On Mon, Apr 13, 2026 at 03:11:12PM +0200, David Hildenbrand (Arm) wrote:
> > Normally cloud-hypervisor VMs with virtio-net can't be subject to KSM
> > because the entire boot region gets marked shared.  
> 
> What exactly do you mean with "mark shared". Do you mean, that "shared
> memory" is used in the hypervisor for all boot memory?
> 

Sorry, meant MAP_SHARED.  But yes, in some setups the hypervisor simply
makes a memfd with the entire main memory region MAP_SHARED.

This is because the virtio-net device / network stack does GFP_KERNEL
allocations and then pins them on the host to allow zero-copy - so all
of ZONE_NORMAL is a valid target.

(At least that's my best understanding of the entire setup).

> 
> You mean, in the VM, memory usable by virtio-net can only be consumed
> from a dedicated physical memory region, and that region would be a
> separate node?
>

Correct - it does requires teaching the network stack numa awareness.

I was surprised by how little code this required, though I can't be
100% sure of its correctness since networking isn't my normal space.

Alternatively you could imagine this as a real device bringing its own
dedicated networking memory for network buffers, and then telling the
network start "Hey, prefer this node over normal kernel allocations".

What I'd been hacking on was cobbled together with memfd + SRAT bits to
bring up a private node statically and then have the device claim it -
but this is just a proof of concept.  A proper implementation would be
extending virtio-net to report a dedicated EFI_RESERVED region.

*Dataset excerpts*.
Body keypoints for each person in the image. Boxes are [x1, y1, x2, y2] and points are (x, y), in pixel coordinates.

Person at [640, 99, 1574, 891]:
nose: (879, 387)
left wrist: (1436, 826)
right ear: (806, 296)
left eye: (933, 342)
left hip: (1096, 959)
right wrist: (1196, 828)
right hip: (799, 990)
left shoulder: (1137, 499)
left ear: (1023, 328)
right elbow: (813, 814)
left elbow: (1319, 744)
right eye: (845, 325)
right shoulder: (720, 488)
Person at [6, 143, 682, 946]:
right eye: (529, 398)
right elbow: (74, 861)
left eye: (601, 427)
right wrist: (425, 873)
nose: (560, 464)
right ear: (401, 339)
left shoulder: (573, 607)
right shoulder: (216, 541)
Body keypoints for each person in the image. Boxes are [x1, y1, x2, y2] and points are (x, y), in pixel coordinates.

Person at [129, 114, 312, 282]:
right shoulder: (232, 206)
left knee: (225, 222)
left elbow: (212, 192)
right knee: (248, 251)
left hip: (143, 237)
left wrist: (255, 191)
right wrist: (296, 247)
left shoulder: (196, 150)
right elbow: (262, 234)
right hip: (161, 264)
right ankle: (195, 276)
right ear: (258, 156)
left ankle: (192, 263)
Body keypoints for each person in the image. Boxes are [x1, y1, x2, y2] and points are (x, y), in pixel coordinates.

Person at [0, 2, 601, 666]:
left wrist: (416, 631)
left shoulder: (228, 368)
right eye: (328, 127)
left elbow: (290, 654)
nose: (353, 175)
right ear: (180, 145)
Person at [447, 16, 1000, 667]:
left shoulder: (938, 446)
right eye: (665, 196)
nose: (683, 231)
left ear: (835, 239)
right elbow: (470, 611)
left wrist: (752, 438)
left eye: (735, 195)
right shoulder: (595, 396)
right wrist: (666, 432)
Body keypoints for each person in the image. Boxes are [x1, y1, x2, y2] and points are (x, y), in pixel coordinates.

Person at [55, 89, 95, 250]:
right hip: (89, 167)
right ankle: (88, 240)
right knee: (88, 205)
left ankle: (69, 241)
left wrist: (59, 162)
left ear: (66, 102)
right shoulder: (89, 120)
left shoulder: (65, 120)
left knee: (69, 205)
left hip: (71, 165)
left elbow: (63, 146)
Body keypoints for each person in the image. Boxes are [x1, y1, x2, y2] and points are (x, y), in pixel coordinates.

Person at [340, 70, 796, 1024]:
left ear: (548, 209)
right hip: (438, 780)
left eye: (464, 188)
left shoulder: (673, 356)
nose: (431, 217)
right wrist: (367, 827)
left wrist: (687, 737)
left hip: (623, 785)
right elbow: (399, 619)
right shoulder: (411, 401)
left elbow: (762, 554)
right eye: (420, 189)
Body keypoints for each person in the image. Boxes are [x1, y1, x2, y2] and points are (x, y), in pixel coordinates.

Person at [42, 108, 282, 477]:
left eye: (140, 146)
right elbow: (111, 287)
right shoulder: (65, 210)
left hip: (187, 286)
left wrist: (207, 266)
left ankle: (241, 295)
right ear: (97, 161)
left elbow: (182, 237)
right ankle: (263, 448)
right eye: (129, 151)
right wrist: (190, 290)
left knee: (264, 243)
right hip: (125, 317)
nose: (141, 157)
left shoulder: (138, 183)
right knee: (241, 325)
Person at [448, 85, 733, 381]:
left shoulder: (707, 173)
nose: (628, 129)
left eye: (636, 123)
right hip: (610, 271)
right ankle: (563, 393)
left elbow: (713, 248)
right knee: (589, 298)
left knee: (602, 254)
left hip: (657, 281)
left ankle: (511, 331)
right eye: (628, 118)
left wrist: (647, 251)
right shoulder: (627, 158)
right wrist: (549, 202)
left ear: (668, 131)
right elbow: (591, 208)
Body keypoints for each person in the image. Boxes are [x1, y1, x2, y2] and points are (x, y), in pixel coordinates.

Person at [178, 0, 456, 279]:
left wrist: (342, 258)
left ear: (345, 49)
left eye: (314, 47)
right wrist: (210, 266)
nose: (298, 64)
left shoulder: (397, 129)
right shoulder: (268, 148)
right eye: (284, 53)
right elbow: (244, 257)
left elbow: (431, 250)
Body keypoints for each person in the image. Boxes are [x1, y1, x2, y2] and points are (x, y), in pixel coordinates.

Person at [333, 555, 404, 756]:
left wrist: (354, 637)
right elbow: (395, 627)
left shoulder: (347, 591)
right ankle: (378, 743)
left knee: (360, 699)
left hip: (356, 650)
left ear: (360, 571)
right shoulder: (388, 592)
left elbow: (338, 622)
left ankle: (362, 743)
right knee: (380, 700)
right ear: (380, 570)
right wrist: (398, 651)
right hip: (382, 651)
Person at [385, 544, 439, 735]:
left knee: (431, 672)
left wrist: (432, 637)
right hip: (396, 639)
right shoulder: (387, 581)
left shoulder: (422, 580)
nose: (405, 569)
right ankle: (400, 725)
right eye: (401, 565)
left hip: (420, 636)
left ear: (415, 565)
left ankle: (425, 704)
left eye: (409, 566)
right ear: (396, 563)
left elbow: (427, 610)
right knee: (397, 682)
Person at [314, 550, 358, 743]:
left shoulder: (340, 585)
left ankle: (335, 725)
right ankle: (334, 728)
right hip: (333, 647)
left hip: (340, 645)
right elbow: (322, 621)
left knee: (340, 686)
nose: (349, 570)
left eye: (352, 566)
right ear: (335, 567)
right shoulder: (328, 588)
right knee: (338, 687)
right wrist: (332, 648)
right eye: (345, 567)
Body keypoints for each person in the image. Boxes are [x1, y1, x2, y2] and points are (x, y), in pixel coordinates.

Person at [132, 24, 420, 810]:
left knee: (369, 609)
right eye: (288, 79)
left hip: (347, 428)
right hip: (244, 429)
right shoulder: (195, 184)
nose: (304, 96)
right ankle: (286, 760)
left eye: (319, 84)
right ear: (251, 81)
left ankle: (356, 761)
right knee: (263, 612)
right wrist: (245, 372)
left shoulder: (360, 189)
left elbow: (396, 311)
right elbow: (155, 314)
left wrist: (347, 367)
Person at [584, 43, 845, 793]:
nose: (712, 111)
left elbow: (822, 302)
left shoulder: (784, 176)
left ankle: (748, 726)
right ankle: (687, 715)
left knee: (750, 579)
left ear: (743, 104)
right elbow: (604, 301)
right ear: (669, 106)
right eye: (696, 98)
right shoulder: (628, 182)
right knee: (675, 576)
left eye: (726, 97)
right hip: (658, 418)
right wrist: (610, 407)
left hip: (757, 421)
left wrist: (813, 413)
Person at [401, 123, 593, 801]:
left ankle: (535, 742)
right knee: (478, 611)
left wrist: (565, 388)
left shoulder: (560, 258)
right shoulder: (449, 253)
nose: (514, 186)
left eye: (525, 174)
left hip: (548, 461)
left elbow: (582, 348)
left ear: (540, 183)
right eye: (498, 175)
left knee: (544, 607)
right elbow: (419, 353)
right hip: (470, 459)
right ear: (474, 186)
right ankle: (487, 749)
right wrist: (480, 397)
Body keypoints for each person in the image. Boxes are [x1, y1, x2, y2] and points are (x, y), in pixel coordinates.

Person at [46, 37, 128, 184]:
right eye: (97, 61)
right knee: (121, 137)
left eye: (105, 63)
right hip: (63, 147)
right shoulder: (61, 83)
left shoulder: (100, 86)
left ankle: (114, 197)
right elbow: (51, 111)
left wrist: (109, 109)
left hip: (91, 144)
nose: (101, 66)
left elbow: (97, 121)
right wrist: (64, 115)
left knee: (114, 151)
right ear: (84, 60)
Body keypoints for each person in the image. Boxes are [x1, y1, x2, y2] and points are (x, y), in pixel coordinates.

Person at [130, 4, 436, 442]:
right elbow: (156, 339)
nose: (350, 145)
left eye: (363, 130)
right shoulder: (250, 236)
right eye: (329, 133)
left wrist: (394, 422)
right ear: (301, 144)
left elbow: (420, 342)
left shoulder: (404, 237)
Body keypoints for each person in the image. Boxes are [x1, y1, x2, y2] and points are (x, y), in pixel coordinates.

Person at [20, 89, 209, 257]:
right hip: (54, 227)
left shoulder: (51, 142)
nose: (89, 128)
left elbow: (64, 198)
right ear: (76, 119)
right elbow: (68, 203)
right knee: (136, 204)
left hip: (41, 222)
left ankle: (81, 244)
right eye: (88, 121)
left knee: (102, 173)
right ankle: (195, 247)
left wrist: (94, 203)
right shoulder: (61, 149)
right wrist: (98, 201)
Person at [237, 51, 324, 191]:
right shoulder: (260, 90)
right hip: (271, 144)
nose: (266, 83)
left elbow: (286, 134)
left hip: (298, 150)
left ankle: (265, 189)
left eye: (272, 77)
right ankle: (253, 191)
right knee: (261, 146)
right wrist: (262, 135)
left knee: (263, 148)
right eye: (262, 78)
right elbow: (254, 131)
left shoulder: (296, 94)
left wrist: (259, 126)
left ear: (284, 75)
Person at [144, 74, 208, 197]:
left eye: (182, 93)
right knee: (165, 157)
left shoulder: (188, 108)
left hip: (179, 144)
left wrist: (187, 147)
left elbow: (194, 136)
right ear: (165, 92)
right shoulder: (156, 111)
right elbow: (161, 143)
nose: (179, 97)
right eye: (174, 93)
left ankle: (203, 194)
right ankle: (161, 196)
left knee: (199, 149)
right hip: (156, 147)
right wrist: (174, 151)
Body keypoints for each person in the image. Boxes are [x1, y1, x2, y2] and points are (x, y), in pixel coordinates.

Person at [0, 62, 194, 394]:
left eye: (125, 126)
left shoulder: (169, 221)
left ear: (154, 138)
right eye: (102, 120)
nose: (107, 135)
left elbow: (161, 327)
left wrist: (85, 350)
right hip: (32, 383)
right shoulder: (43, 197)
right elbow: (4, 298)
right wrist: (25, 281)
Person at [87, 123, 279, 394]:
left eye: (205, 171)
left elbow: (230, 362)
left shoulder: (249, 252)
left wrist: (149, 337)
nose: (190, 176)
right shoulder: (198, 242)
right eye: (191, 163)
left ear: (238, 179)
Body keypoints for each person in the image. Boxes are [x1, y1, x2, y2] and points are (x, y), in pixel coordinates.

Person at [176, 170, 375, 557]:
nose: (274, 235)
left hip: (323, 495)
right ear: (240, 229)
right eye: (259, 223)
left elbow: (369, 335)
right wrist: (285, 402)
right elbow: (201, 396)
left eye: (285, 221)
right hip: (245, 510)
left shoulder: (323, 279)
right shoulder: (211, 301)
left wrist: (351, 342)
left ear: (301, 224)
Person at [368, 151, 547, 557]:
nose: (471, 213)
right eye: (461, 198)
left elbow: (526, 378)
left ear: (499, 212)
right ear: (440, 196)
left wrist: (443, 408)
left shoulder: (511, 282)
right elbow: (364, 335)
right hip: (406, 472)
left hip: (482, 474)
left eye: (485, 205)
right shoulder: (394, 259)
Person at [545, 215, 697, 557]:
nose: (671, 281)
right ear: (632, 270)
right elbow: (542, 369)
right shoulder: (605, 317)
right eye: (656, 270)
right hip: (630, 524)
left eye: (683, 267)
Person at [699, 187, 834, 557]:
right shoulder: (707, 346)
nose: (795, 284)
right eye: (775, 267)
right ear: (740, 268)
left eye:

*Brief A*.
Please explain, in one to three sentences, why the virtio-net thread says some hypervisor setups map the entire main memory region MAP_SHARED.
*Brief B*.
According to the virtio-net thread, what would a proper implementation extend virtio-net to report?
The listing comes from a separate source.

*Final answer A*.
The virtio-net device and network stack make GFP_KERNEL allocations and then pin them on the host to allow zero-copy. Because of this, all of ZONE_NORMAL is a valid target, so the hypervisor makes a memfd with the entire main memory region MAP_SHARED.

*Final answer B*.
A dedicated EFI_RESERVED region.